At the bottom center is the slightly wrathful long-life deity Amaravajra Devi (Tib.: chi me dor je lha mo), white with eight faces and sixteen hands holding various objects. Adorned with a crown of skulls, wrathful ornaments, a necklace of heads and a tiger skin as a lower garment. Standing above a sun disc and multi-coloured lotus she is surrounded by the orange flames of wisdom fire. At the left is the peaceful goddess Vijaya (Tib.: nam gyal ma. English: Victorious), white, with one face and two hands holding a gold visvavajra to the heart in the right hand and a begging bowl in the lap with the left. Adorned with various silks, gold and jewel ornaments, she sits on a white lotus with a pink hue surrounded by a blue nimbus and bright red aureola. At the right side is the wisdom deity White Vajravarahi (Tib.: pag mo she rab sal che) with one face and two hands holding upraised in the right a gold vajra and a skullcup to the heart with the left. Adorned with bone ornaments and a garland of skulls she stands surrounded by flames of wisdom fire.
As the foremost tutelary deity of the wisdom-mother classification of Anuttarayoga Tantra, Chakrasamvara is common to all Sarma Schools - Sakya, Kagyu and Gelug. Within the latter he is commonly referred to as Heruka. Among the many different forms and mandalas of practice this figure of white Chakrasamvara is specifically employed for the attainment of long-life and was predominantly introduced to Tibet by the Kashmiri Pandita Shakyashri Bhadra in the 12th century. (Name inscriptions written in fine gold lettering accompany each deity. Some syllables are illegible).
The deity figures are sketched and painted in a Khyenri style first seen at Gongkar Chode Monastery in Central Tibet. The colours are very bright and the paint is layered very thick. The halos, or circles of fire, around the figures are nearly a perfect circle and the detailing is fine and intricate with the eye being able to look intently at small aspects of the figures and decorations. These are all characteristics of the Khyenri style of painting. The background is following a Chinese style of landscape painting with grassy expanses and distant green hills. The landscape is almost completely independent of the Tantric deities super-imposed onto the composition.

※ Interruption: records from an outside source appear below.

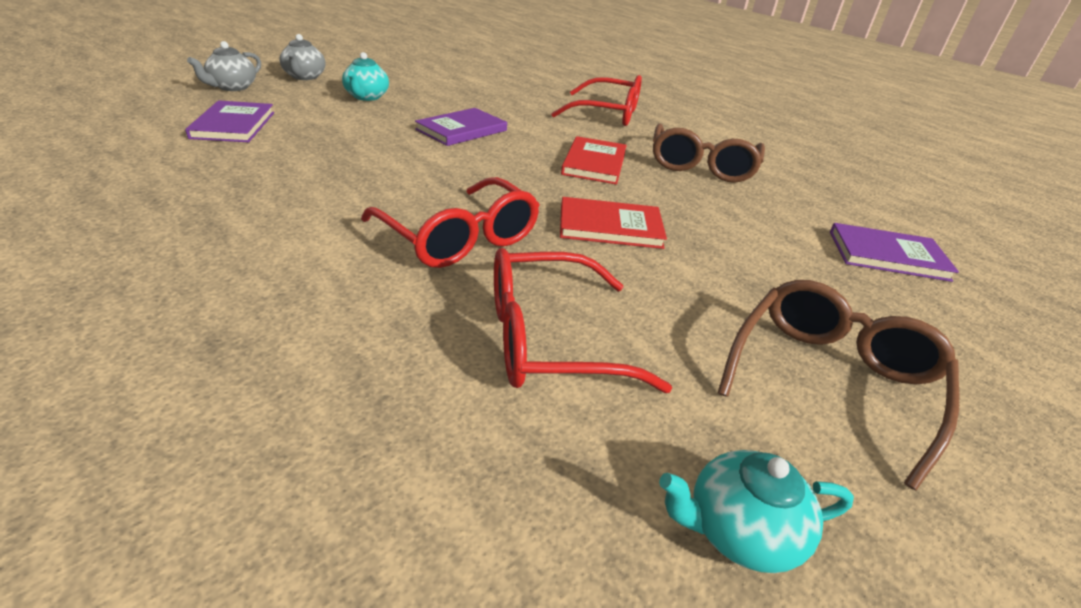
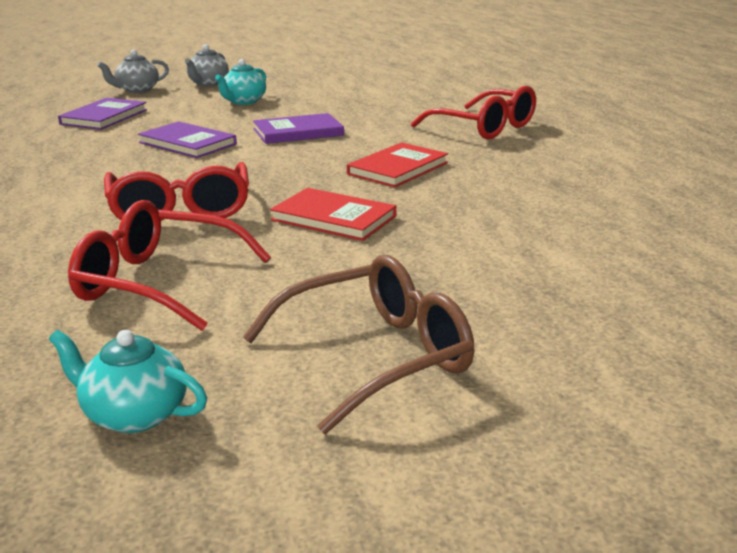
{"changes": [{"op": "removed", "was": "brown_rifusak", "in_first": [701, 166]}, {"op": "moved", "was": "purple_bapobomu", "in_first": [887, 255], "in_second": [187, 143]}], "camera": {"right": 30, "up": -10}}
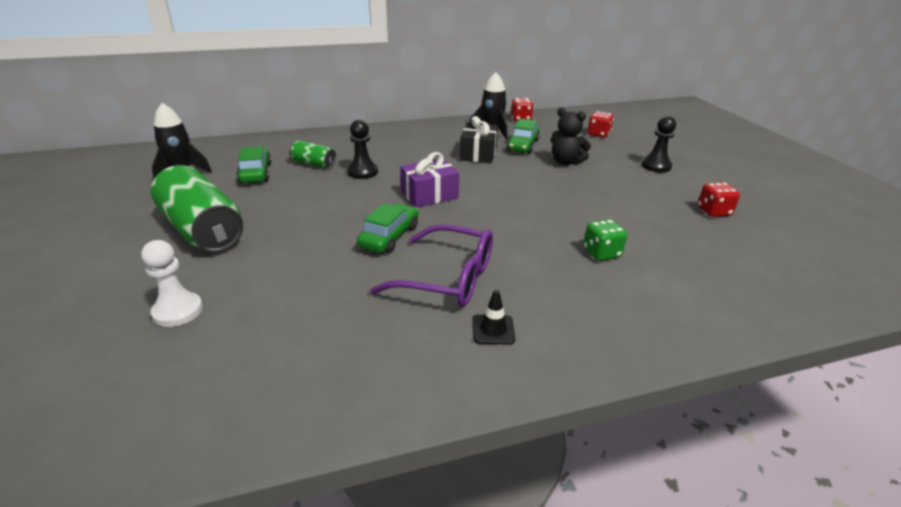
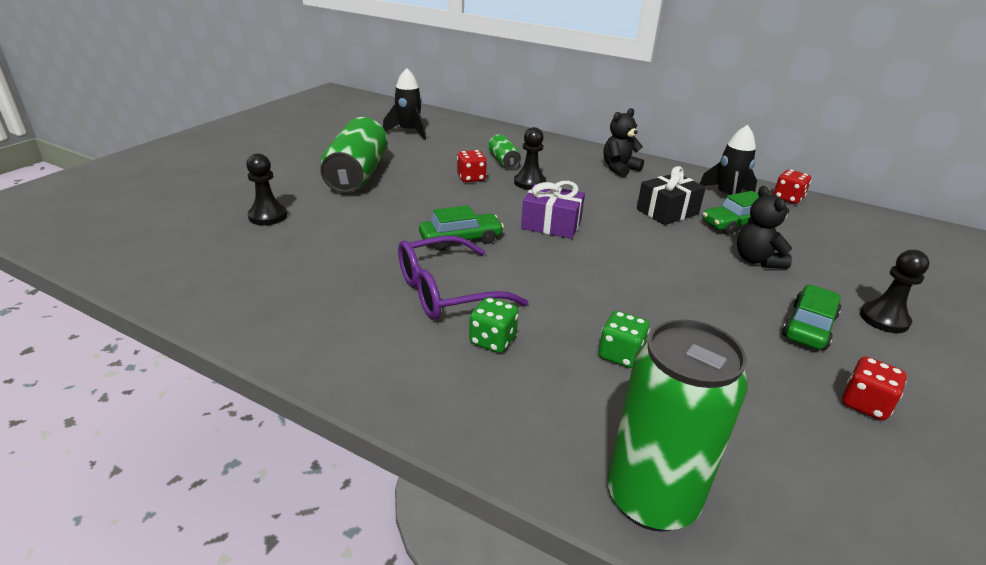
{"changes": [{"op": "moved", "was": "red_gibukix", "in_first": [598, 134], "in_second": [471, 178]}, {"op": "moved", "was": "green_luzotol", "in_first": [256, 173], "in_second": [809, 326]}, {"op": "turned", "was": "purple_rifusak", "in_first": [448, 278], "in_second": [446, 291], "clockwise": 90}, {"op": "recoloured", "was": "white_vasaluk", "now": "black_vasaluk", "in_first": [178, 311], "in_second": [268, 216]}, {"op": "removed", "was": "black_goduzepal", "in_first": [493, 329]}, {"op": "added", "now": "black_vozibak", "in_second": [619, 169]}, {"op": "added", "now": "green_gibukix", "in_second": [492, 340]}, {"op": "added", "now": "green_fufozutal", "in_second": [651, 498]}], "camera": {"right": 45, "up": 0}}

It is as if any deities, peaceful or wrathful, could just be dropped onto the landscaped canvas.
Jeff Watt 3-99
1. White Chakrasamvara Long-life Accomplishment
2. White Chakrasamvara
3. White Amitayus with Consort
4. Avalokiteshvara Heruka
6. White Vajravarahi
7. Amaravajra Devi
Front of Painting
English Translation of Inscription: [Name inscriptions beneath each figure]
Wylie Transliteration of Inscription: Starting from the top left: tshe dpag med dkar po ras chung lugs. bde mchog dkar po byang chub bsgrubs [?]. spyan ras gzigs he ru ka. bde mchog dkar po. rnam rgyal ma. 'chi med rdo rje lha mo na ma. phag mo shes rab gsal byed.